Тут он разрыдался. Я обняла его — все его тело словно свело судорогой от безутешного горя. Мне рассказывали об этих кошмарных японских отборах, которые проходят совсем маленькие дети, уже отлично понимающие, сколь высоки ставки.
— В пять лет я узнал, что я недостаточно умный.
— Неправда. В пять лет ты узнал, что тебя не приняли.
— Я чувствовал, что отец думает: «Ничего, не страшно. Он мой сын и займет со временем мое место». Меня стал мучить стыд и мучает до сих пор.
Я прижала его к себе, шепча какие-то ободряющие слова, уверяя его, что он умный. Он долго плакал, потом уснул.
А я встала и пошла посмотреть на город, где каждый год тысячи пятилетних детей узнают, что их жизнь загублена. Мне почудилось, что я слышу со всех сторон какофонию ночных детских рыданий.

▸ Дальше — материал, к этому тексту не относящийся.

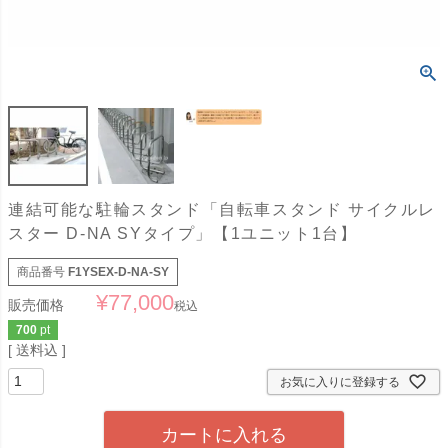
連結可能な駐輪スタンド「自転車スタンド サイクルレ
スター D-NA SYタイプ」【1ユニット1台】
商品番号
F1YSEX-D-NA-SY
¥
77,000
販売価格
税込
700
pt
送料込
お気に入りに登録する
カートに入れる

Ринри избежал общей участи, потому что он сын своего отца: вместо пожизненного страдания ему достался пожизненный стыд. А остальные, провалившиеся на тестировании, с малолетства знали, что станут в лучшем случае индустриальным мясом, как было когда-то пушечное мясо. И люди еще удивляются, что среди японских подростков столько самоубийств.
Кристина должна была вернуться через три недели. Я предложила Ринри воспользоваться квартирой по максимуму. Игру в «Романополию» продолжим после возвращения Кристины. Он возликовал.
В любви, как и во всем, инфраструктура очень важна. Глядя в окно на казармы Итигая, я спросила Ринри, любит ли он Мисиму.
— Это гениально, — сказал он.
— А в Европе многие меня уверяли, что Мисима — писатель больше для иностранцев.
— Японцам он не очень нравится как личность. Но книги у него великолепные. То, что говорят твои знакомые, довольно странно, потому что он хорош именно по-японски. Его фразы — это музыка. Как такое переведешь?
Я ухватилась за его слова. Поскольку было ясно, что я не скоро смогу по-настоящему разбирать иероглифы, я попросила его почитать мне Мисиму в подлиннике. Он с готовностью согласился и начал читать «Запретные цвета». У меня мурашки по коже побежали. Понимала я далеко не все, начиная с названия.